Da der Tarifvertrag gekündigt ist, endet heute die nachlaufende Friedenspflicht von vier Wochen für die rund 3,9 Millionen Beschäftigten in gleich mehreren Schlüsselbranchen der deutschen Industrie. In den regional gefassten Flächentarifverträgen der Metall- und Elektroindustrie sind Maschinenbau, Elektro sowie große Teile der Autoindustrie versammelt.

Schwache Konjunktur, fehlende Aufträge

Die Gewerkschaft fordert sieben Prozent mehr Geld innerhalb eines Jahres, es ist die dritthöchste Forderung der vergangenen 30 Jahre. Die Metallarbeitgeber haben 3,6 Prozent in einem Zeitraum von 27 Monaten angeboten. Die erste Stufe von 1,7 Prozent soll im Juli 2025 greifen. Die Unternehmen verweisen auf schwache Produktionswerte und fehlende Aufträge. Die konjunkturelle Lage sei schlecht, die Unternehmen würden zusätzlich unter zahlreichen Standortnachteilen leiden.

Die Produktion der Unternehmen liege bislang 7,4 Prozent unter dem Vorjahr und 15 Prozentpunkte hinter dem Vorkrisenniveau von 2018. Weder in diesem noch im laufenden Jahr sei eine Trendwende erkennbar, lautet die Einschätzung der Arbeitgeber. Die Betriebe dürften daher nicht weiter belastet werden.

Hohe Inflation, fehlende Kaufkraft

Hauptargument für die Forderung der Gewerkschaft ist die fehlende Kaufkraft der Beschäftigten nach Jahren mit hoher Inflation. Die Erste Vorsitzende Christiane Benner erklärt dazu: "Das magere Angebot der Arbeitgeber verkennt den Ernst der Lage. Unsere 3,9 Millionen Kolleginnen und Kollegen in der Branche brauchen mehr Geld. Mit der zusätzlichen Kaufkraft stärken wir auch die Konjunktur." Außerdem will die Gewerkschaft mehr Beschäftigten die Wahlmöglichkeit zwischen freier Zeit und Bezahlung eröffnen.

Nächtliche Proteste sind unter anderem am VW-Werk in Osnabrück geplant, wo die neue IG-Metall-Tarifvorständin Nadine Boguslawski sprechen wird. Das von der Schließung bedrohte Werk fällt nicht unter den VW-Haustarifvertrag, sondern gehört zum Flächentarif.

Kritik von Gesamtmetall

Der Arbeitgeberverband Gesamtmetall warnte vor unrealistischen Erwartungen bei den Beschäftigten. Es helfe überhaupt nicht, die Erwartungshaltung weiter anzuheizen, sagte Präsident Stefan Wolf dem Portal T-Online. "Die Lage ist, wie sie ist." Da machten Warnstreiks eine Einigung nicht leichter. Für die Beschäftigten bedeute das Angebot nach jetzigem Stand eine Reallohnsicherung und sei daher eine gute Verhandlungsgrundlage.

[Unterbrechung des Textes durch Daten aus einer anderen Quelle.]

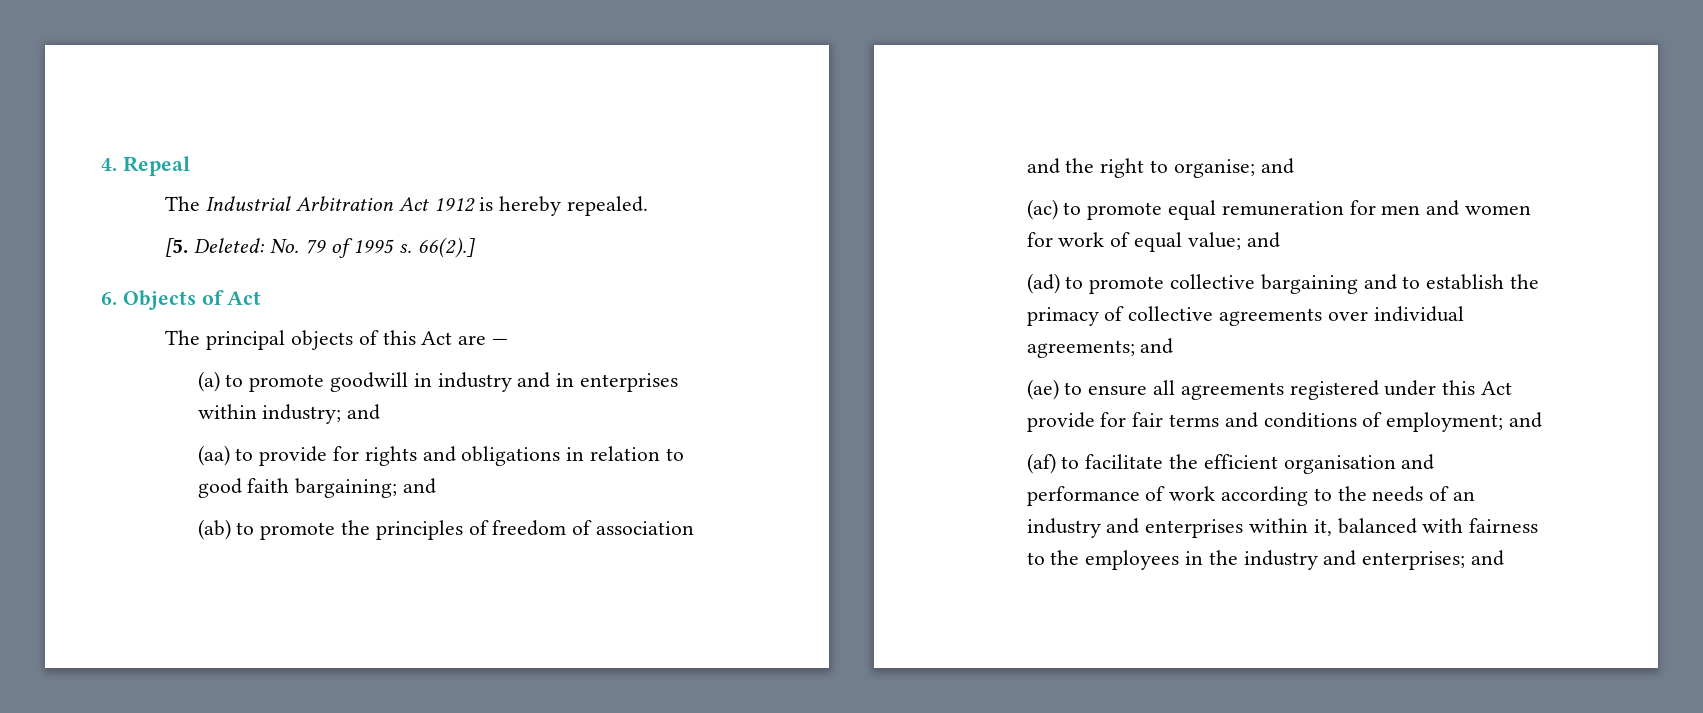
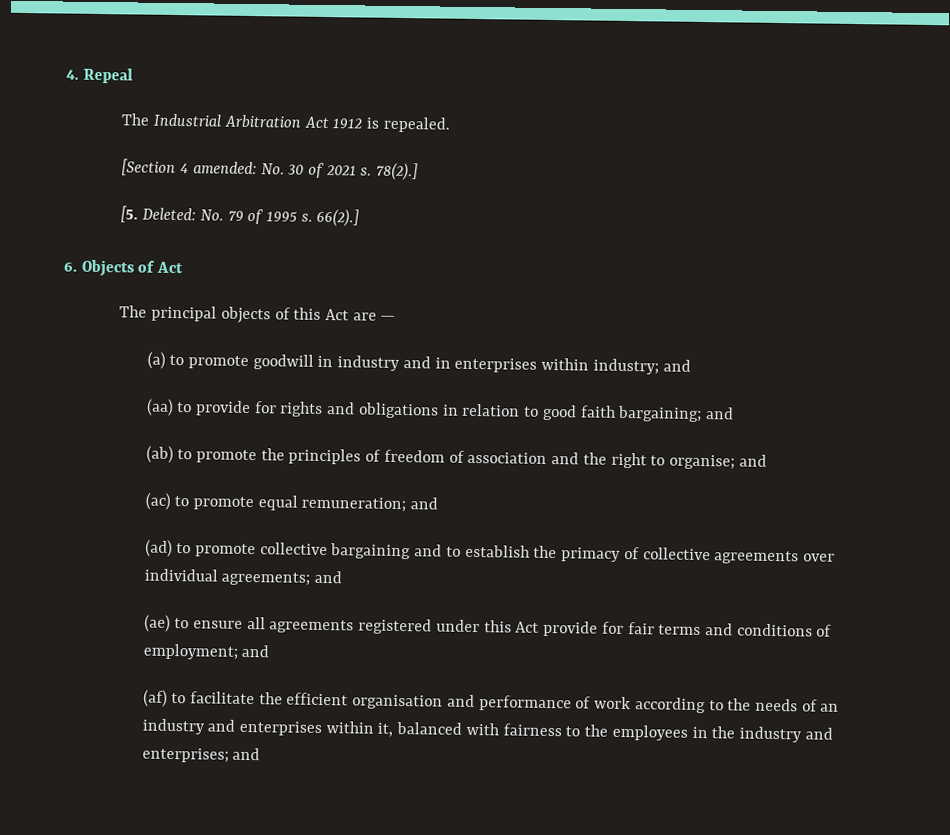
[499,196,562,216] hereby -> (380, 123) none
(649, 206) none -> [121,158,419,181] // [Section 4 amended: No. 30 of 2021 s. 78(2).]
[1221,200,1532,216] [1026,232,1241,252] remuneration for men and women for work of equal value; -> [301,496,407,513] remuneration;

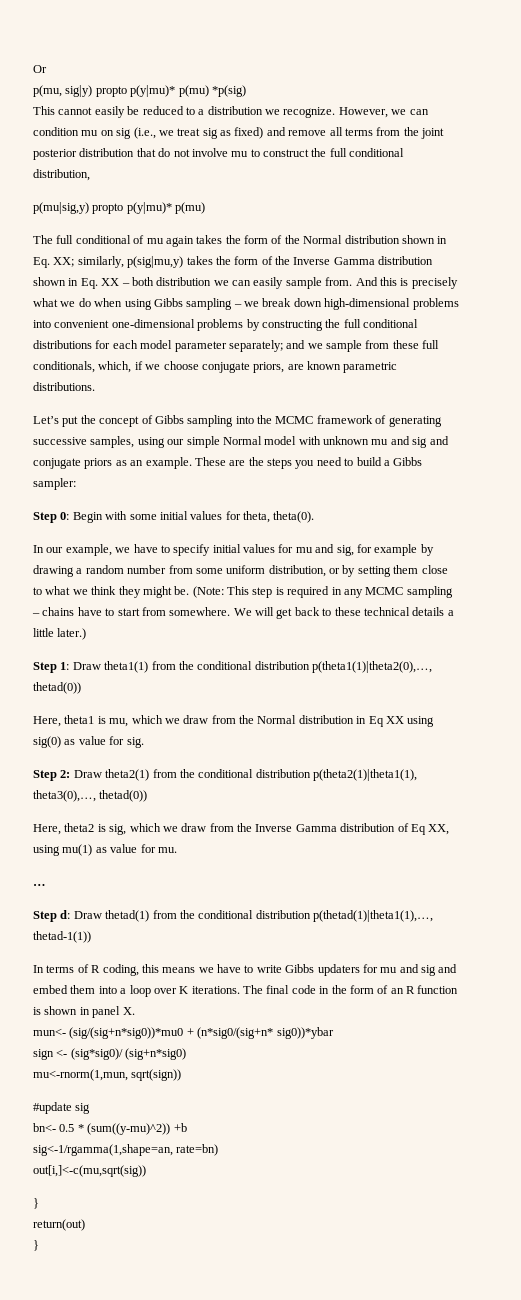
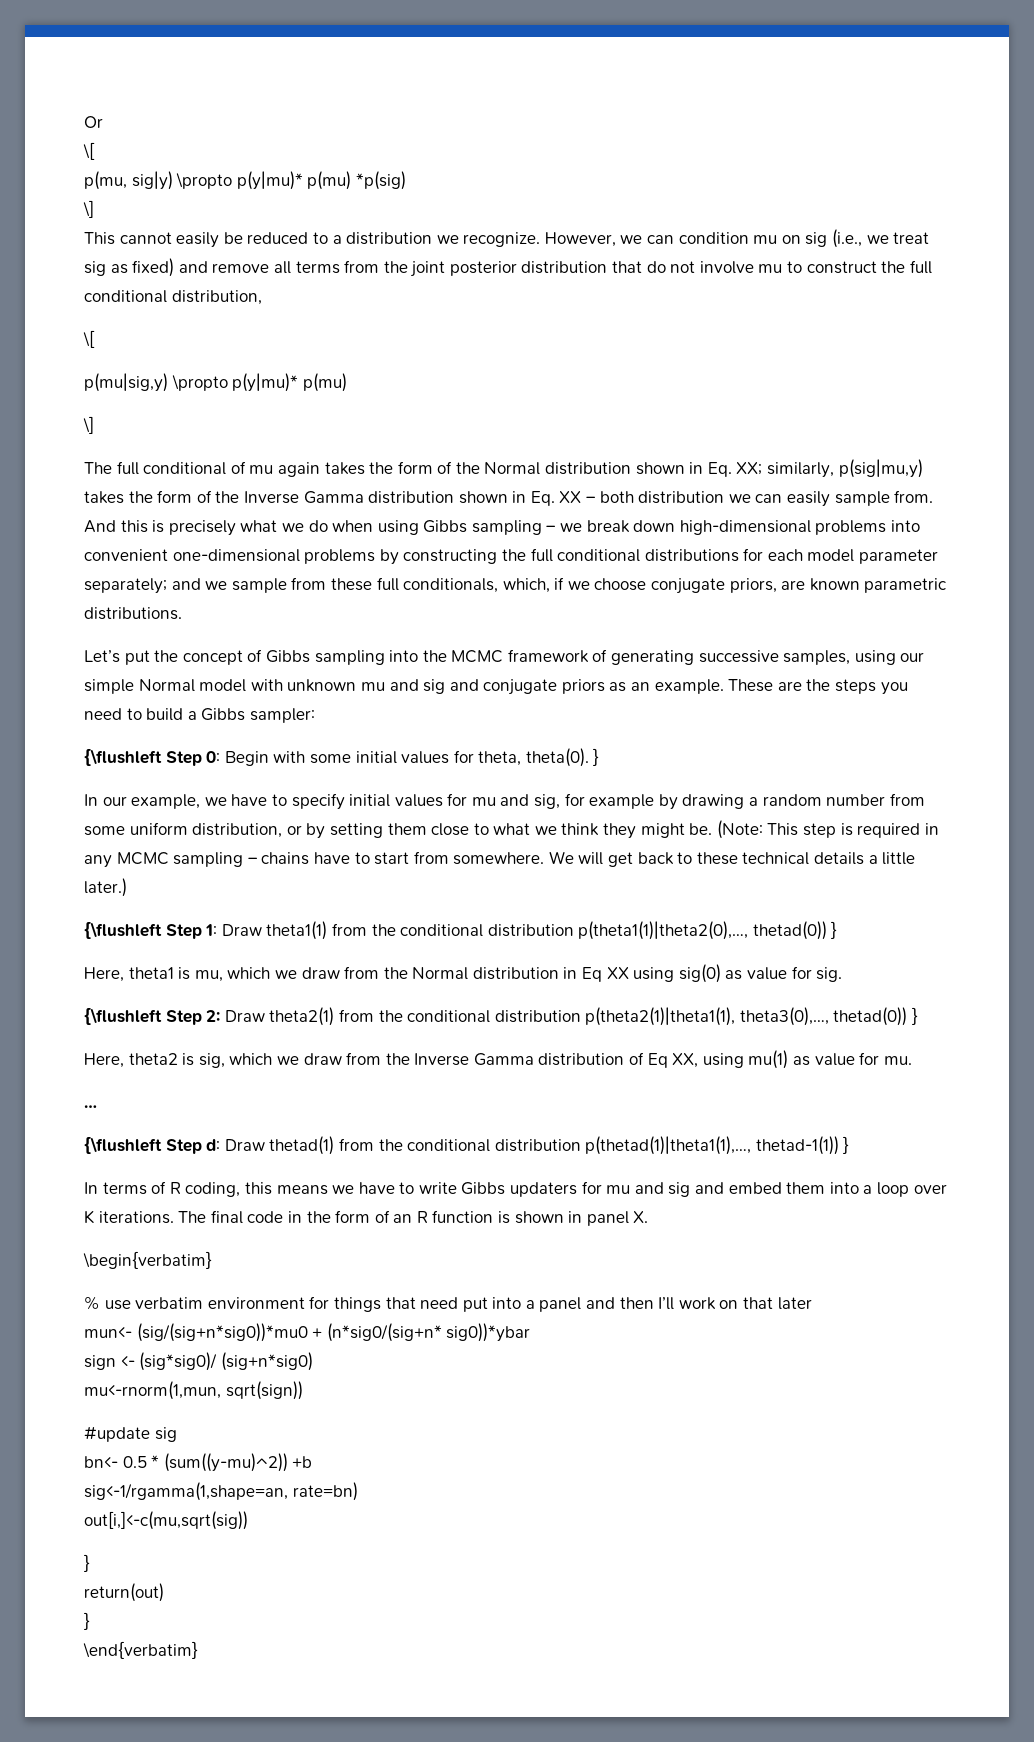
(47, 69) none -> [83,142,95,160] // \[
[95,86,127,97] propto -> [176,172,233,189] \propto
(246, 91) none -> [83,200,94,218] // \]
(90, 175) none -> [83,330,95,348] // \[
[92,202,206,214] propto p(y|mu)* p(mu) -> [171,373,347,392] [83,416,94,434] \propto p(y|mu)* p(mu) // \]
(76, 484) none -> [84,749,162,766] {\flushleft
(315, 517) none -> [593,748,600,766] }
(87, 634) none -> [84,922,162,939] {\flushleft
(81, 688) none -> [831,921,838,939] }
(144, 742) none -> [84,1008,162,1025] {\flushleft
(148, 796) none -> [912,1007,919,1025] }
(46, 884) none -> [84,1137,162,1154] {\flushleft
(91, 937) none -> [843,1136,850,1154] }
(135, 1011) none -> [83,1251,212,1269] [84,1296,812,1312] // \begin{verbatim} // % use verbatim environment for things that need put into a panel and then I’ll work on that later
(39, 1245) none -> [83,1641,198,1659] // \end{verbatim}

"Ich habe den Eindruck, die IG Metall hat verstanden, was auf dem Spiel steht", sagte Wolf. "Da sich die wirtschaftliche Lage quasi wöchentlich verschlechtert, dürfte sie auch ein Interesse an einem schnellen Abschluss haben."

Die Auswirkungen der Warnstreiks

Durch die Arbeitsniederlegungen wird zunächst einmal die Produktion der bestreikten Betriebe gestört. Bezahlt wird die Arbeitszeit während eines Warnstreiks nicht. Anders als beispielsweise bei Streiks im Verkehr mit ausgefallenen Zugfahrten oder Flügen kann die Produktion aber später nachgeholt werden.

Ungeachtet der Warnstreiks gehen die Verhandlungen in elf Regionen parallel weiter. Den Anfang der dritten Verhandlungsrunde machen die Tarifgebiete Küste und Niedersachsen bereits am Dienstag. Die übrigen Gebiete folgen bis zum 5. November.

In den Gesprächen wird geschaut, wo eine Annäherung möglich scheint. Wenn sich ein Pilotbezirk herauskristallisiert, wird dort stellvertretend zu Ende verhandelt. Dabei können sich auch die zentralen Einheiten einschalten, also der Dachverband Gesamtmetall in Berlin und der Vorstand der IG Metall in Frankfurt. Wenn es ein Ergebnis gibt, wird dies in den folgenden Tagen auf die anderen Tarifgebiete übertragen.